Schools are to receive£22m over three years to help them

introduce a new pay system providing higher rewards to teachers who

perform well in the classroom, schools minister Charles Clarke

has announced.

Mr Clarke said the money would help train schools in assessing

teacher effectiveness. He added that the department for education and

employment was developing high quality training materials for schools

to draw on.

Under the proposals in the teaching Green Paper, good teachers

will be able to pass a performance threshold which, if successful,

will produce an initial pay rise of up to£2,000 a year. The best

will be able to earn over£35,000 a year.

Speaking at the Professional Association of Teachers (PAT) conference

in Southport on the day the government announced its second Annual

Report, Mr Clarke said: 'This government is confident it can give

good teachers the rewards they deserve through a system that is fair,

non-bureaucratic and effective. It is crucial that teachers have the

skills and confidence to operate the new system of performance

related pay effectively. The substantial funding we have pledged to

schools today will help them achieve this.

_Data listing_:
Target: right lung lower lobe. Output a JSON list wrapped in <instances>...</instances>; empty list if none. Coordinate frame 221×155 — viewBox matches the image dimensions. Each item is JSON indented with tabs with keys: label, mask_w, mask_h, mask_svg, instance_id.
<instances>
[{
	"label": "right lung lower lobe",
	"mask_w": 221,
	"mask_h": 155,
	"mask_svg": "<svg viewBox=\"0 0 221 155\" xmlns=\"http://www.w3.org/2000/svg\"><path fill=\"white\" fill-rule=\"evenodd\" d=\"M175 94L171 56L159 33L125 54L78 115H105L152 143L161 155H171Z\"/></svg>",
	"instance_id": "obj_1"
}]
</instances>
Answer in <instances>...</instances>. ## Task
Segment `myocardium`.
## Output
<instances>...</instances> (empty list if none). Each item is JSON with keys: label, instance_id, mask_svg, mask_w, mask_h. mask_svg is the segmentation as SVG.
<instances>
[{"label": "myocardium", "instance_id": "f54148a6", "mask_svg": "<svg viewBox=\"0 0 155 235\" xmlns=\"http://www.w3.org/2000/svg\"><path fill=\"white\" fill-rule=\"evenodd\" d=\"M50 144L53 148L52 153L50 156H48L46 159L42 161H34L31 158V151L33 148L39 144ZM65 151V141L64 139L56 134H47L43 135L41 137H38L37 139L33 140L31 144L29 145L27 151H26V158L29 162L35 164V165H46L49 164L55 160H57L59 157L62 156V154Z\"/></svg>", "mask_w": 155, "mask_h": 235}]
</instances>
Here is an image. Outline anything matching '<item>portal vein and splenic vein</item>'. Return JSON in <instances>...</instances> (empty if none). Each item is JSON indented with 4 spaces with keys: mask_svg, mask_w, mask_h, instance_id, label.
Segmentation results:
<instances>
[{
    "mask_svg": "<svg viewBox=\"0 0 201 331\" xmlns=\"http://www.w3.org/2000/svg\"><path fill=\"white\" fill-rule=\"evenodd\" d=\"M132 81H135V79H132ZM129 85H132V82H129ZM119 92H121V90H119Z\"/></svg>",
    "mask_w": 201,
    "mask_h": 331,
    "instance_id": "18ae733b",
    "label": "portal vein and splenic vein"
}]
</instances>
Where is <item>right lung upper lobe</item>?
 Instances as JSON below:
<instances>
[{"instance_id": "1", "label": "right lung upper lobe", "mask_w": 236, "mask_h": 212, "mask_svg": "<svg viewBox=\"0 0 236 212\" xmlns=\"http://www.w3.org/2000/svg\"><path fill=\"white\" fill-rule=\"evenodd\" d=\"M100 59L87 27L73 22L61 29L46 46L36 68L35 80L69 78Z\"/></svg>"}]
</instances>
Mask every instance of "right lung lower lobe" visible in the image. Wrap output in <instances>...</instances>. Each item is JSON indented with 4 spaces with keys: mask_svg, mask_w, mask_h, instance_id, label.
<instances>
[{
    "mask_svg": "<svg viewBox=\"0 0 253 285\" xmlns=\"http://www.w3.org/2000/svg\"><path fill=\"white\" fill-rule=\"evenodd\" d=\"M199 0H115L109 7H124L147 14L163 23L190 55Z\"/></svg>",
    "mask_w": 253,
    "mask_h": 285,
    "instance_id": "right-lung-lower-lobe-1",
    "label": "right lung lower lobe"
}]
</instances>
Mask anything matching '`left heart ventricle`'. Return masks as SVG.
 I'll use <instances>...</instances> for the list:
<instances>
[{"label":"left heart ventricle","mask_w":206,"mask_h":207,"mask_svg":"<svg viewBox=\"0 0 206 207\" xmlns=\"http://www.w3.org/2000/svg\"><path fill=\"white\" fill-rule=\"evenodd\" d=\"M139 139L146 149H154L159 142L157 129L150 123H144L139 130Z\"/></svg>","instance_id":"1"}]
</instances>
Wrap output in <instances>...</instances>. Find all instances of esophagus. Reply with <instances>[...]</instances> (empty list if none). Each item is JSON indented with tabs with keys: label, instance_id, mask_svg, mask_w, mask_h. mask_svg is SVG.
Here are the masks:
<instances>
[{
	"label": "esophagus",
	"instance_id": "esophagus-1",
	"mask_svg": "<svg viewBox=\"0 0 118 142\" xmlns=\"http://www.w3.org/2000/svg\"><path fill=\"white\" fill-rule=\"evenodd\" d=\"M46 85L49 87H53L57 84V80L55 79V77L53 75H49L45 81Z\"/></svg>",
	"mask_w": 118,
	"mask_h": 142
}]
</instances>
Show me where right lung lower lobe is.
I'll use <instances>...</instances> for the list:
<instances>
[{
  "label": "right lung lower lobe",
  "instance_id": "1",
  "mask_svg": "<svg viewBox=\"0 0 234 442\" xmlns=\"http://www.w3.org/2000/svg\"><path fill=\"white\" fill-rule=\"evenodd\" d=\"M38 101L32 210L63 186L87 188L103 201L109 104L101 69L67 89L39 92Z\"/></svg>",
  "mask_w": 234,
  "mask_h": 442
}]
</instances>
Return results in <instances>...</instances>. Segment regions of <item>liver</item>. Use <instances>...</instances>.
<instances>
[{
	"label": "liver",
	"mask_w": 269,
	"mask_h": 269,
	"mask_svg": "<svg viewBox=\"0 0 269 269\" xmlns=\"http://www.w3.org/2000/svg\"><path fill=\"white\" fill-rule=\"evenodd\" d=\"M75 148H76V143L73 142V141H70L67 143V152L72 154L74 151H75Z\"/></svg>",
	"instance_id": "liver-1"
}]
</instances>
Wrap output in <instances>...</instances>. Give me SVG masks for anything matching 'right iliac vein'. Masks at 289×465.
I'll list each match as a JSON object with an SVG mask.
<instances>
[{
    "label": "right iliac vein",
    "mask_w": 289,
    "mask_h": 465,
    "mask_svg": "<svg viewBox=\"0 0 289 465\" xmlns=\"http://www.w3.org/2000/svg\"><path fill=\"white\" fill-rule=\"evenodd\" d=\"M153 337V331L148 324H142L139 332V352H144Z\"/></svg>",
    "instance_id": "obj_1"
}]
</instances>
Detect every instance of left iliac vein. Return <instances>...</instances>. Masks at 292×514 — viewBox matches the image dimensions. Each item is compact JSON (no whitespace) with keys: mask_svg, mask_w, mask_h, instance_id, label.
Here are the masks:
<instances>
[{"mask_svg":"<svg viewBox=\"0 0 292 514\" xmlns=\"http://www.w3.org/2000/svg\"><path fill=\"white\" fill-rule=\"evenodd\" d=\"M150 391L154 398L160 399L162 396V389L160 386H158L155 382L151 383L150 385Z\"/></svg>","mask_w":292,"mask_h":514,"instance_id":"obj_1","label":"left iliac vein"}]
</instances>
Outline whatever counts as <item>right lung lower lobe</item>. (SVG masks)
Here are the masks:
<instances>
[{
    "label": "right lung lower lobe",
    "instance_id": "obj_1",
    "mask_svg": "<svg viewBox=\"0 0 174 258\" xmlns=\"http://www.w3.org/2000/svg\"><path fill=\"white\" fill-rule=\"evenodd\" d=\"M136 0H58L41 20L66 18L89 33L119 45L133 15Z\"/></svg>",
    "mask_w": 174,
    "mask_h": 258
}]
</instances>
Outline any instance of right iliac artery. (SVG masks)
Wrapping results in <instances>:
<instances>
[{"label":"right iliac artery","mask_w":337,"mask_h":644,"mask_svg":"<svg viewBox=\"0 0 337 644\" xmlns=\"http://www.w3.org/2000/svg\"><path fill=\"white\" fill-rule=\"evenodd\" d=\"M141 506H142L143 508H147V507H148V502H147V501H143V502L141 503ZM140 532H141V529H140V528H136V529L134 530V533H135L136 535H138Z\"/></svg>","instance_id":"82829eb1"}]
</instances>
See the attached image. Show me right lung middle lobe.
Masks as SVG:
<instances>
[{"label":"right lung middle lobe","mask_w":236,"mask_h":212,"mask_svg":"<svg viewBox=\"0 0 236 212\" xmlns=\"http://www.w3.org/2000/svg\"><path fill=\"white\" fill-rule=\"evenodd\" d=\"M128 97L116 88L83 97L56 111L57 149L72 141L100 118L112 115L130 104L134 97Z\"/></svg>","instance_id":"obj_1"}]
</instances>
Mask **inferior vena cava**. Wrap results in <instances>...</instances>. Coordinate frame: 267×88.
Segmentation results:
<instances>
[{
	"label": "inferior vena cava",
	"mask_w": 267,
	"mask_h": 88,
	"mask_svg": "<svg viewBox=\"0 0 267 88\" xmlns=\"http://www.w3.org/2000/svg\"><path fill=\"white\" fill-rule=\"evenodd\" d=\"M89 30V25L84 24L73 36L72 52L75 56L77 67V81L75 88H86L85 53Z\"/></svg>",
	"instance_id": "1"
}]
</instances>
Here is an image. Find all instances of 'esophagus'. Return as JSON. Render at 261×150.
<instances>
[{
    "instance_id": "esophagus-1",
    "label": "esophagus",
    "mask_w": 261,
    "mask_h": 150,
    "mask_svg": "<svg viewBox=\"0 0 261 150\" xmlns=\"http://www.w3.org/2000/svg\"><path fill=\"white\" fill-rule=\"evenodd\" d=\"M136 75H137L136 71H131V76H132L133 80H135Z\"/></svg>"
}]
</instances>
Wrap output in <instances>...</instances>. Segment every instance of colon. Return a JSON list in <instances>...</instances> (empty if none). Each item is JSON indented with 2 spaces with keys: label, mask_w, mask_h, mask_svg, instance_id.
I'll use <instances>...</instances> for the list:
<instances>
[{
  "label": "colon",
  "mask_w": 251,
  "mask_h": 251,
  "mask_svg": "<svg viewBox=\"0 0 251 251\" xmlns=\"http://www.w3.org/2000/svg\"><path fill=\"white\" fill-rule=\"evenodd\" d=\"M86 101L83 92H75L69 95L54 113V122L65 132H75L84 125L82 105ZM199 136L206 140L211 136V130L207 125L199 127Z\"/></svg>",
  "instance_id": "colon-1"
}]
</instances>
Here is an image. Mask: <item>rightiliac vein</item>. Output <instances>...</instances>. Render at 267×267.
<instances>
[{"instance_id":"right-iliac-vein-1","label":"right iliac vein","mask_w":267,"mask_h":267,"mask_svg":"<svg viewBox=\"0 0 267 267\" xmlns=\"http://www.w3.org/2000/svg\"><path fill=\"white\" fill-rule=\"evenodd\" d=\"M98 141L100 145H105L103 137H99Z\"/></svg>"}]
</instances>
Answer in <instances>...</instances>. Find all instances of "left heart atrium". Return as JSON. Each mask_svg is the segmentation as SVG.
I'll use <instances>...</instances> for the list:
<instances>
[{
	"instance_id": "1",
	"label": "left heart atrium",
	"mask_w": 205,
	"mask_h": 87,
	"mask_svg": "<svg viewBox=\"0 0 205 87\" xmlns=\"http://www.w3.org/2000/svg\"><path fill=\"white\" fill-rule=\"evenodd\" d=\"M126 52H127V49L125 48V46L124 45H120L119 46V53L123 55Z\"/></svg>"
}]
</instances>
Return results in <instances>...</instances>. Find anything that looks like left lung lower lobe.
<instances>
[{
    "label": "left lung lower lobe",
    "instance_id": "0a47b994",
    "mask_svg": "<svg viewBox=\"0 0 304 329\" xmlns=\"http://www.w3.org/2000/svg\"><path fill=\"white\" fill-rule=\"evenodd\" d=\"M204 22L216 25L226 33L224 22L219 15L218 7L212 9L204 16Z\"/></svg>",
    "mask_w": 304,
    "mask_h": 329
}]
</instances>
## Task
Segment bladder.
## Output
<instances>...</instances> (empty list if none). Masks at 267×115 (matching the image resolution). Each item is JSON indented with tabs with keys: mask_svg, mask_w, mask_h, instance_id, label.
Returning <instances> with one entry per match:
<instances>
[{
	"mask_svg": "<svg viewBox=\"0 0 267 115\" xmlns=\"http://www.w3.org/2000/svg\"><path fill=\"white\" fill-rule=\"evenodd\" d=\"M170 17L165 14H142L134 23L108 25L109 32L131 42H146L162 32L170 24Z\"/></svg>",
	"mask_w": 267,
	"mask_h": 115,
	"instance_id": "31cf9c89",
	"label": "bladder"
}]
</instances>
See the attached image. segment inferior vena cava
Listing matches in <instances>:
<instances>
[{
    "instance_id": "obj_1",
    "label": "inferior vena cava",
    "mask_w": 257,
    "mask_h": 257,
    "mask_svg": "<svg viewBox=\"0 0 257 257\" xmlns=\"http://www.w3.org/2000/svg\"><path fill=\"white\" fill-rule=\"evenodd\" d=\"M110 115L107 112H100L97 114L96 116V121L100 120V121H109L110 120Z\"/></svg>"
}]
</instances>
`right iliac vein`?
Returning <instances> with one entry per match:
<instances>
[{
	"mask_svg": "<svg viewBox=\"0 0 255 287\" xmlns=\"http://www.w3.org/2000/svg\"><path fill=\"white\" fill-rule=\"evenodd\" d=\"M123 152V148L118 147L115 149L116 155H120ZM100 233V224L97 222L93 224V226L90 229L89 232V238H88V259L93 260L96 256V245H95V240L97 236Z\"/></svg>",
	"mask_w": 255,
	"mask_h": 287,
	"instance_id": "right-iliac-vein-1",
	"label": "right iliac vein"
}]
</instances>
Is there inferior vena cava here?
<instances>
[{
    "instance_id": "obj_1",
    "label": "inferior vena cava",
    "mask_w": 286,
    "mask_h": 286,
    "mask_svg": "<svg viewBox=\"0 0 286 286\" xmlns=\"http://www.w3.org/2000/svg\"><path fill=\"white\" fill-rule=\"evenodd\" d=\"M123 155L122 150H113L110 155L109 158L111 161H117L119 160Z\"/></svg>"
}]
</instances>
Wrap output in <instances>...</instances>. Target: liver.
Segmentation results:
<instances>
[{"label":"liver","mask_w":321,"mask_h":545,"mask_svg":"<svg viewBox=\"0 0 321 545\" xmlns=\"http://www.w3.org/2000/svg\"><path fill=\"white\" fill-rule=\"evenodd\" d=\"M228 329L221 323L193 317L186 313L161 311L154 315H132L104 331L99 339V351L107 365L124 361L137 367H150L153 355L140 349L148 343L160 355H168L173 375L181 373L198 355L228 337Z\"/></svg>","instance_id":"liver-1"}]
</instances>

_Given task 1_:
Answer these questions from the news excerpt on teacher pay, one answer per line, each marked with its letter.
(a) How much money will schools receive, and over how many years?
(b) What initial pay rise will come from passing the performance threshold?
(c) In which town was the Professional Association of Teachers conference held?
_Given task 2_:
List every sum of money named in the news excerpt on teacher pay.
_Given task 3_:
Continue the news excerpt on teacher pay from the point where it stops.

_Reply 1_:
(a) £22m over three years
(b) Up to £2,000 a year
(c) Southport

_Reply 2_:
£22m
£2,000
£35,000

_Reply 3_:
'Let me underline that we are absolutely committed to avoiding

unnecessary workload. Performance management is about better

communication and not paper overload. Being clear about priorities

and expectations should benefit everyone, not least the children.

'There have been many questions raised about the fairness of relating

teachers, work to the progress of their pupils. The principle is

simple - teachers can and do make a difference. We cannot have a

system which fails to recognise the contribution teachers make to

their pupils, achievement. This is not a crude system of payment by

results. It's about how well teachers help their pupils progress from

one stage of learning to another. This is in effect performance

related promotion.

'We fully understand concerns that any pay system must be open and

fair. That is why we have commissioned research on the

characteristics of effective teaching. Annual reviews of performance

should be based on agreed personal objectives between teacher and

team leader which are aligned with school and team priorities and

take account of the full range of what teachers have achieved. They

are an important framework for career and professional development.

'Earlier this month we issued the government's response to the

consultation on the Green Paper on the teaching profession which

ended with a record 41,000 responses. We confirmed the way forward

and described how we have continued discussions to ensure the new

arrangements are manageable and practical.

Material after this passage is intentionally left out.